There was a couple of bigger players in the district the Peels which are now Perfection Dairies or part of the Perfection Dairies group, they used to own two farms around here. One in Meurants Lane and one up here at Stanhope Park Gardens, Stanhope Park the suburb is named after one of their dairies and there was another down here between where Windsor Road and Old Windsor Road converge used to be Glenmore Dairy that was a big concern, I don’t know what sort of cattle they used to milk (Friesians) but I think it was profitable for them due to the vast numbers that they had.
Looking back on the dairy farmers life would you say it was a good life?
Yes I would say so.
Yes definitely the only drawbacks from it were three hundred and sixty five days a year seven days a week. You didn’t get RDOs or Sundays off, you just had to do it.

Looking south, with cows in sorghum paddock at Severn Vale 1966
Now Dennis what was Kellyville like as a place in the late 1950’s early 60’s?
It was a sparsely populated area houses were few and far between the roads in the main were dirt roads, no curb and gutter, shoulders and all that, that you’ve got today. Most of the landholders at the time would have either been dairy farmers, market gardeners or poultry farmers or they may have had horses. That was land holders people who lived in the little village, there wasn’t too many houses up there in the village either but they obviously had employment elsewhere. Most people used to catch a bus or drive into Parramatta to work.
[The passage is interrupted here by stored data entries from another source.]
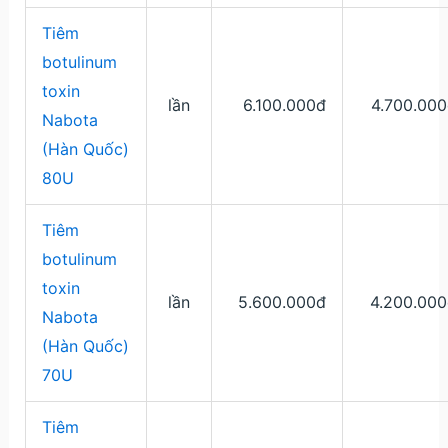
Tiêm
botulinum
toxin
lần
6.100.000đ
4.700.00
Nabota
(Hàn Quốc)
80U
Tiêm
botulinum
toxin
lần
5.600.000đ
4.200.000
Nabota
(Hàn Quốc)
70U
Tiêm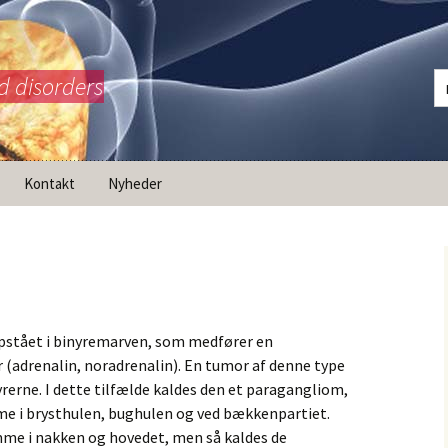
d disorders
Kontakt
Nyheder
rk
 AdrelanNET /
nale
stået i binyremarven, som medfører en
(adrenalin, noradrenalin). En tumor af denne type
erne. I dette tilfælde kaldes den et paragangliom,
 i brysthulen, bughulen og ved bækkenpartiet.
e i nakken og hovedet, men så kaldes de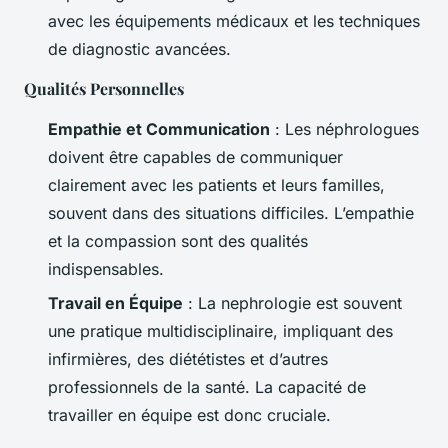
avec les équipements médicaux et les techniques
de diagnostic avancées.
Qualités Personnelles
Empathie et Communication
: Les néphrologues
doivent être capables de communiquer
clairement avec les patients et leurs familles,
souvent dans des situations difficiles. L’empathie
et la compassion sont des qualités
indispensables.
Travail en Équipe
: La nephrologie est souvent
une pratique multidisciplinaire, impliquant des
infirmières, des diététistes et d’autres
professionnels de la santé. La capacité de
travailler en équipe est donc cruciale.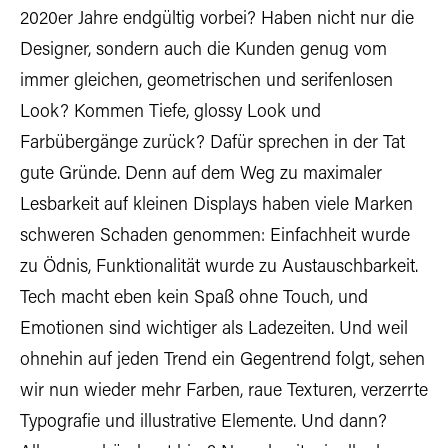
2020er Jahre endgültig vorbei? Haben nicht nur die
Designer, sondern auch die Kunden genug vom
immer gleichen, geometrischen und serifenlosen
Look? Kommen Tiefe, glossy Look und
Farbübergänge zurück? Dafür sprechen in der Tat
gute Gründe. Denn auf dem Weg zu maximaler
Lesbarkeit auf kleinen Displays haben viele Marken
schweren Schaden genommen: Einfachheit wurde
zu Ödnis, Funktionalität wurde zu Austauschbarkeit.
Tech macht eben kein Spaß ohne Touch, und
Emotionen sind wichtiger als Ladezeiten. Und weil
ohnehin auf jeden Trend ein Gegentrend folgt, sehen
wir nun wieder mehr Farben, raue Texturen, verzerrte
Typografie und illustrative Elemente. Und dann?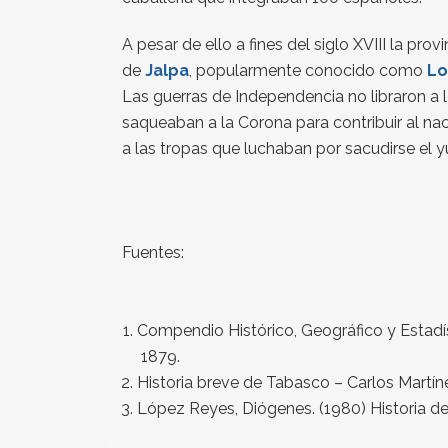
A pesar de ello a fines del siglo XVIII la p
de
Jalpa
, popularmente conocido como
Lo
Las guerras de Independencia no libraron a l
saqueaban a la Corona para contribuir al n
a las tropas que luchaban por sacudirse el 
Fuentes:
Compendio Histórico, Geográfico y Estadí
1879.
Historia breve de Tabasco – Carlos Martí
López Reyes, Diógenes. (1980) Historia de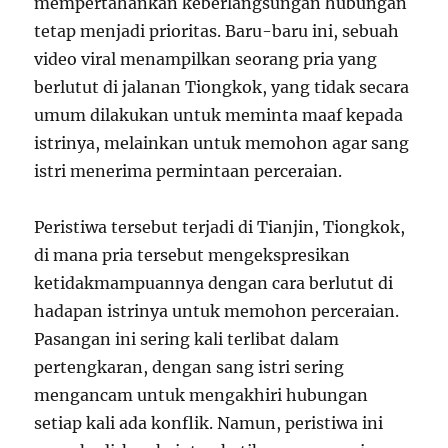
mempertahankan keberlangsungan hubungan
tetap menjadi prioritas. Baru-baru ini, sebuah
video viral menampilkan seorang pria yang
berlutut di jalanan Tiongkok, yang tidak secara
umum dilakukan untuk meminta maaf kepada
istrinya, melainkan untuk memohon agar sang
istri menerima permintaan perceraian.
Peristiwa tersebut terjadi di Tianjin, Tiongkok,
di mana pria tersebut mengekspresikan
ketidakmampuannya dengan cara berlutut di
hadapan istrinya untuk memohon perceraian.
Pasangan ini sering kali terlibat dalam
pertengkaran, dengan sang istri sering
mengancam untuk mengakhiri hubungan
setiap kali ada konflik. Namun, peristiwa ini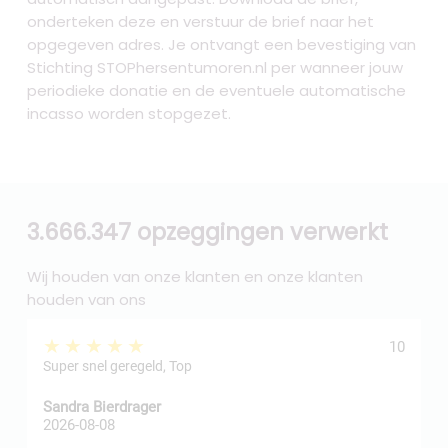
onderteken deze en verstuur de brief naar het
opgegeven adres. Je ontvangt een bevestiging van
Stichting STOPhersentumoren.nl per wanneer jouw
periodieke donatie en de eventuele automatische
incasso worden stopgezet.
3.666.347 opzeggingen verwerkt
Wij houden van onze klanten en onze klanten
houden van ons
★★★★★
10
Super snel geregeld, Top
Sandra Bierdrager
f
2026-08-08
2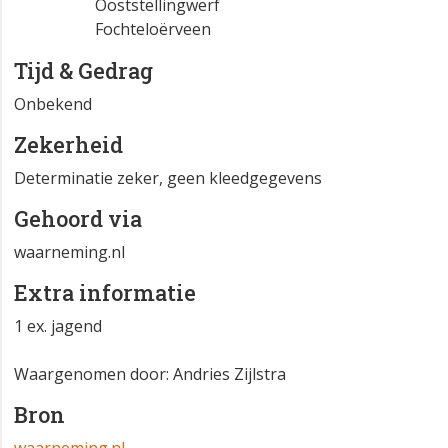
Ooststellingwerf
Fochteloërveen
Tijd & Gedrag
Onbekend
Zekerheid
Determinatie zeker, geen kleedgegevens
Gehoord via
waarneming.nl
Extra informatie
1 ex. jagend
Waargenomen door: Andries Zijlstra
Bron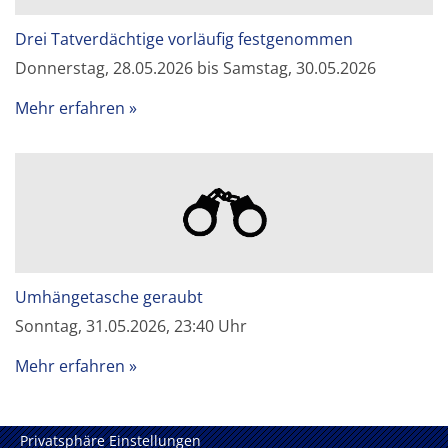
Drei Tatverdächtige vorläufig festgenommen
Donnerstag, 28.05.2026 bis Samstag, 30.05.2026
Mehr erfahren
Umhängetasche geraubt
Sonntag, 31.05.2026, 23:40 Uhr
Mehr erfahren
Privatsphäre Einstellungen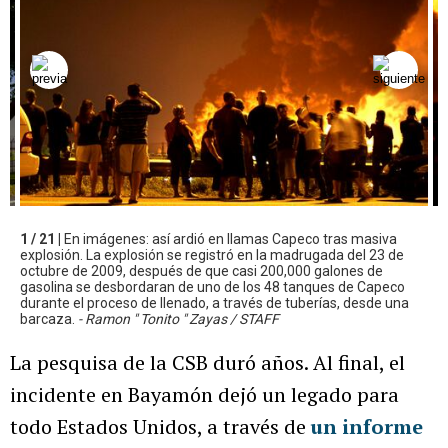
1 / 21 |
En imágenes: así ardió en llamas Capeco tras masiva
explosión. La explosión se registró en la madrugada del 23 de
octubre de 2009, después de que casi 200,000 galones de
gasolina se desbordaran de uno de los 48 tanques de Capeco
durante el proceso de llenado, a través de tuberías, desde una
barcaza.
- Ramon " Tonito " Zayas / STAFF
La pesquisa de la CSB duró años. Al final, el
incidente en Bayamón dejó un legado para
todo Estados Unidos, a través de
un informe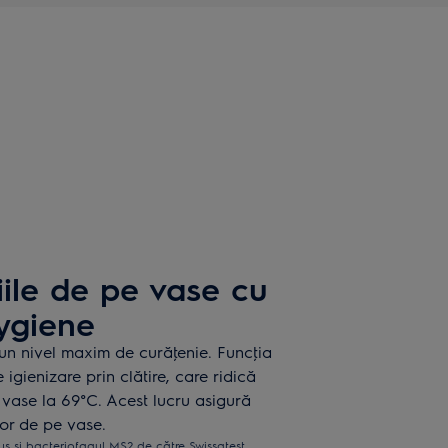
iile de pe vase cu
ygiene
un nivel maxim de curăţenie. Funcţia
igienizare prin clătire, care ridică
 vase la 69°C. Acest lucru asigură
lor de pe vase.
us și bacteriofagul MS2 de către Swissatest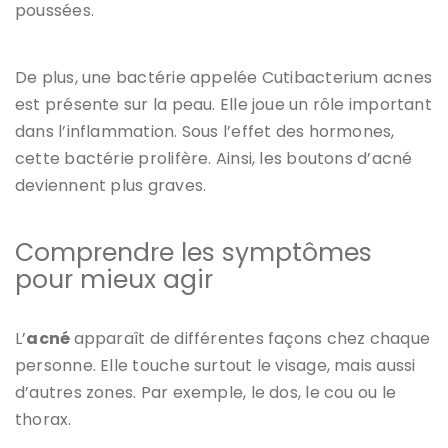
poussées.
De plus, une bactérie appelée Cutibacterium acnes
est présente sur la peau. Elle joue un rôle important
dans l’inflammation. Sous l’effet des hormones,
cette bactérie prolifère. Ainsi, les boutons d’acné
deviennent plus graves.
Comprendre les symptômes
pour mieux agir
L’
acné
apparaît de différentes façons chez chaque
personne. Elle touche surtout le visage, mais aussi
d’autres zones. Par exemple, le dos, le cou ou le
thorax.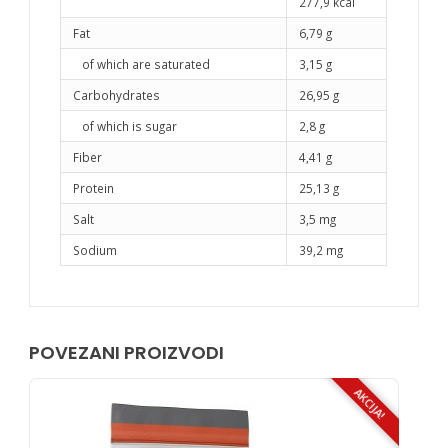
277,9 kcal
Fat
6,79 g
of which are saturated
3,15 g
Carbohydrates
26,95 g
of which is sugar
2,8 g
Fiber
4,41 g
Protein
25,13 g
Salt
3,5 mg
Sodium
39,2 mg
POVEZANI PROIZVODI
AKCIJA!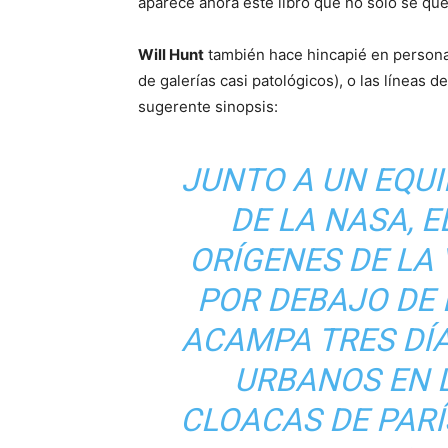
aparece ahora este libro que no solo se que
Will Hunt
también hace hincapié en persona
de galerías casi patológicos), o las líneas d
sugerente sinopsis:
JUNTO A UN EQU
DE LA NASA, 
ORÍGENES DE LA
POR DEBAJO DE 
ACAMPA TRES DÍ
URBANOS EN 
CLOACAS DE PARÍ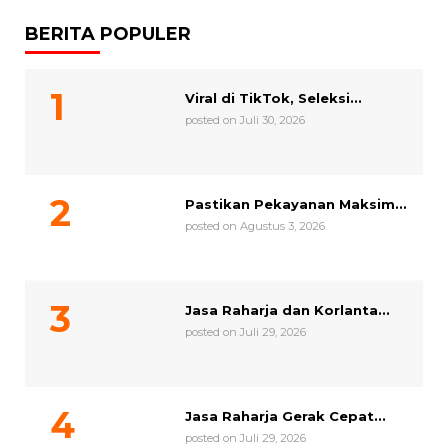
BERITA POPULER
Viral di TikTok, Seleksi...
posted on Juli 30, 2026
Pastikan Pekayanan Maksim...
posted on Agustus 3, 2026
Jasa Raharja dan Korlanta...
posted on Juli 29, 2026
Jasa Raharja Gerak Cepat...
posted on Juli 29, 2026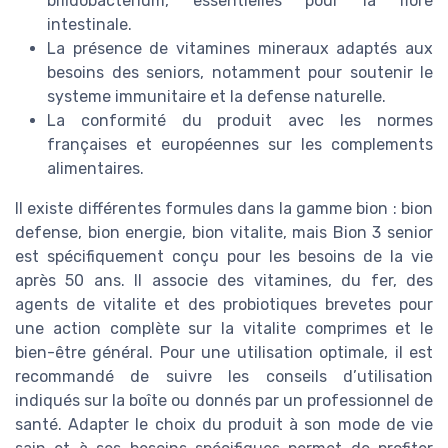
bifidobacterium, essentielles pour la flore
intestinale.
La présence de vitamines mineraux adaptés aux
besoins des seniors, notamment pour soutenir le
systeme immunitaire et la defense naturelle.
La conformité du produit avec les normes
françaises et européennes sur les complements
alimentaires.
Il existe différentes formules dans la gamme bion : bion
defense, bion energie, bion vitalite, mais Bion 3 senior
est spécifiquement conçu pour les besoins de la vie
après 50 ans. Il associe des vitamines, du fer, des
agents de vitalite et des probiotiques brevetes pour
une action complète sur la vitalite comprimes et le
bien-être général. Pour une utilisation optimale, il est
recommandé de suivre les conseils d’utilisation
indiqués sur la boîte ou donnés par un professionnel de
santé. Adapter le choix du produit à son mode de vie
So mainly farming communities?
Yes very much so.
Were they mostly Australian or were there any people from other countries?
Dad was a Pom, Jack Hailes up the road used to be a poultry farmer he was English. The market gardeners of course were all of ethnic background, I don’t know at the time that I called them that, but they were all wops or dagos that’s what’s they were referred to that’s just the way it was, people who had come from Europe after the war were different. I think Australia was mainly English type values and everything you learnt at school was the English way, that’s just the way it was.
What about shops run by Italians or Greek or Maltese, were there any shops around the place?
Well there was always Comitos general store up here on the Windsor Road that was there as long as I can recall. Its only closed down in the last few years, that was the main shop in Kellyville, then Italians by the name of Vasta opened up another shopping centre with half a dozen shops, that must have been mid to late sixties. I remember when Kellyville got a barber shop I thought whoosh we’re moving ahead here. Then it wasn’t until the late ‘70’s possibly 1980 when the newsagency was built next to the BP garage. We always had the BP garage, there used to be a Golden Fleece garage down there on the corner of Windsor Road and Poole Road owned by the Rayer family. I can only recall the post office in Acres Road, corner of Acres and Windsor, there used to be an Esso garage and a Shell garage, so we had plenty of service stations. Well catered for in the fuel I can remember all the trucks, being a young boy I was interested in trucks, all the trucks that used to come from the country, they’d either come down via Singleton to Windsor or from Bathurst to North Richmond, they’d come through Kellyville on their way into Sydney or Parramatta and I can always recall them dragging up the big hill here because it was always quiet and you could hear a pin drop, then you’d hear these trucks going back through the gears and they were dragging up the hill. Actually used to ride skate boards on that same part of Windsor Road from Acres Road down towards Poole Road because the traffic was very scarce.